Opened 5 years ago

Closed 4 years ago

#15853 closed bug (fixed)

[pkgman] Failed to download package cmake: Operation would block

Reported by: diver Owned by: pulkomandy
Priority: high Milestone: R1/beta2
Component: Kits/Package Kit Version: R1/Development
Keywords: Cc:
Blocked By: Blocking:
Platform: All

Description

hrev54023 x86_64.

Resizing Terminal window while pkgman is downloading packages results in Operation would block error.

Change History (32)

comment:1 by Coldfirex, 5 years ago

This seems strangely familiar.

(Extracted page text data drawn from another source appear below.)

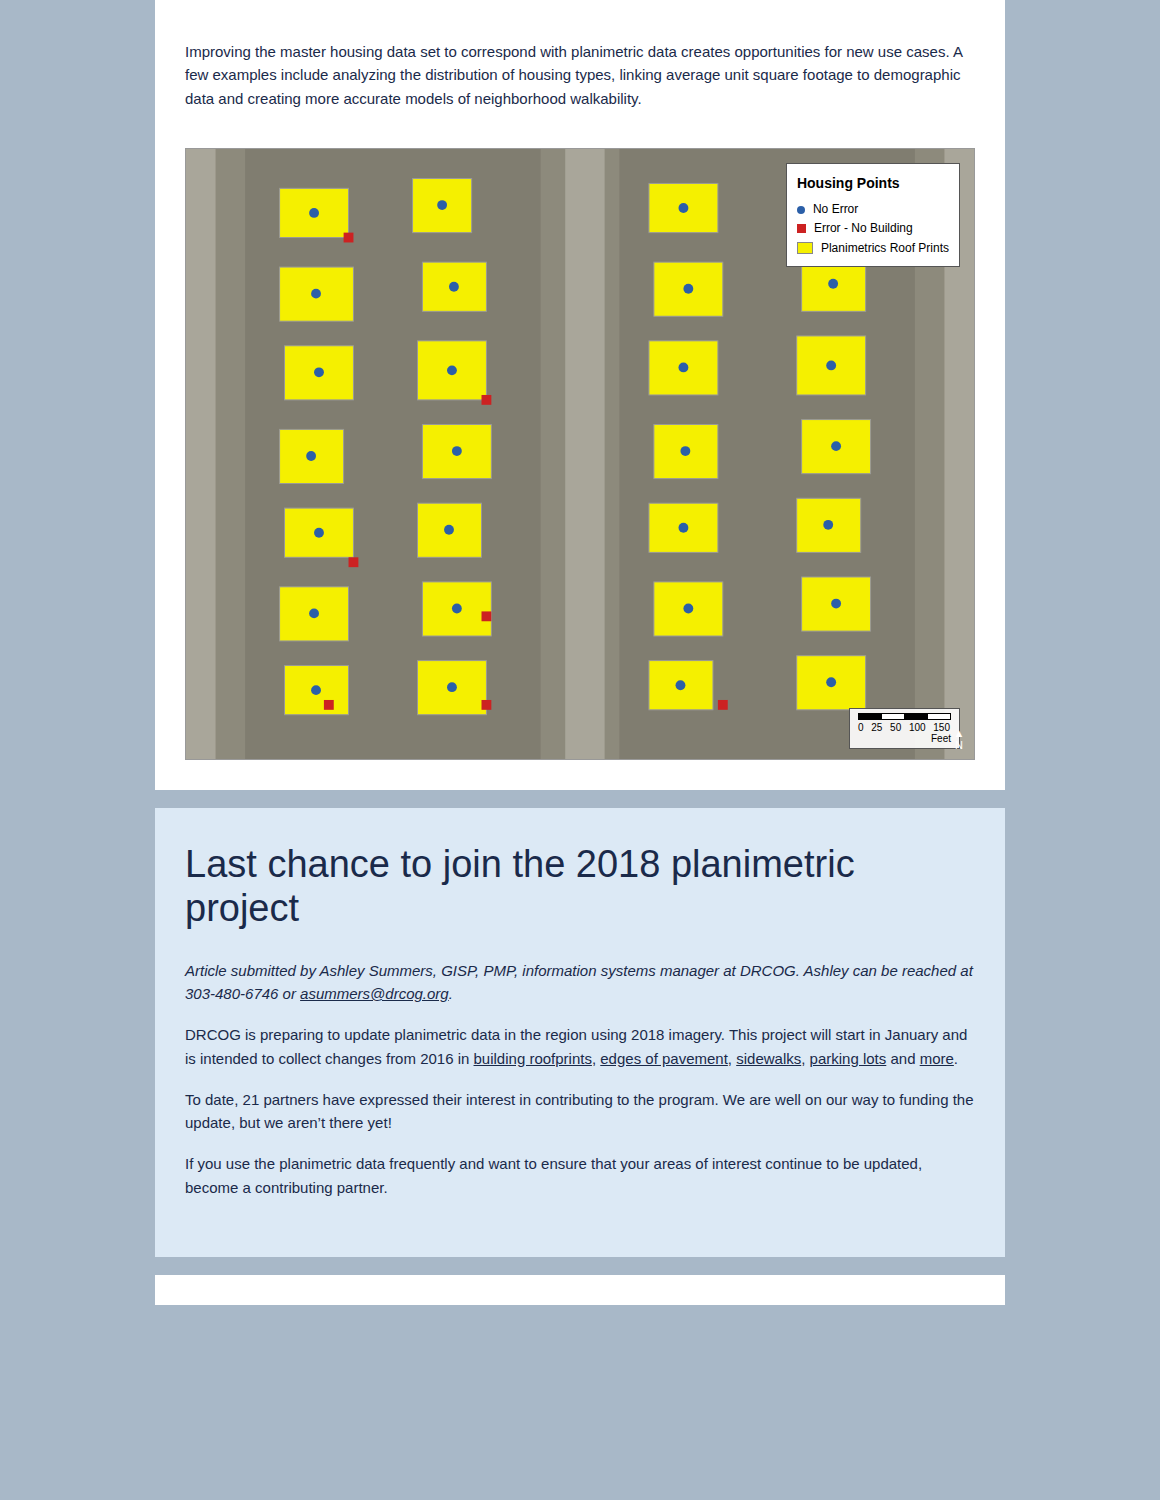Improving the master housing data set to correspond with planimetric data creates opportunities for new use cases. A few examples include analyzing the distribution of housing types, linking average unit square footage to demographic data and creating more accurate models of neighborhood walkability.
Housing Points
No Error
Error - No Building
Planimetrics Roof Prints
02550100150
Feet
▲
N
Last chance to join the 2018 planimetric project
Article submitted by Ashley Summers, GISP, PMP, information systems manager at DRCOG. Ashley can be reached at 303-480-6746 or asummers@drcog.org.
DRCOG is preparing to update planimetric data in the region using 2018 imagery. This project will start in January and is intended to collect changes from 2016 in building roofprints, edges of pavement, sidewalks, parking lots and more.
To date, 21 partners have expressed their interest in contributing to the program. We are well on our way to funding the update, but we aren’t there yet!
If you use the planimetric data frequently and want to ensure that your areas of interest continue to be updated, become a contributing partner.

I thought we had a similar ticket in the last couple of months that was fixed, but couldn't find it.

comment:2 by pulkomandy, 5 years ago

Yes, this is supposed to be already fixed in hrev53812.

Last edited 5 years ago by pulkomandy (previous) (diff)

comment:3 by diver, 5 years ago

I now started getting "Operation would block" even without resizing Terminal.

pkgman list showed this url which was 404: https://eu.hpkg.haiku-os.org/haikuports/master/x86_64/current

Fixed it with: pkgman add https://eu.hpkg.haiku-os.org/haikuports/master/repository/x86_64/current/

Has some redirect stopped working or something? Could be that Operation would block would thrown if pkgman can't connect due to 404? Sounds like a wrong error code.

comment:4 by waddlesplash, 5 years ago

There was an error code change in the version of OpenSSL 1.1 we are on that broke some applications which may be related. They reverted it in the newer patches of OpenSSL, so we should update.

comment:5 by diver, 5 years ago

A few users on Telegram started seeing this error. Should we move it to beta2?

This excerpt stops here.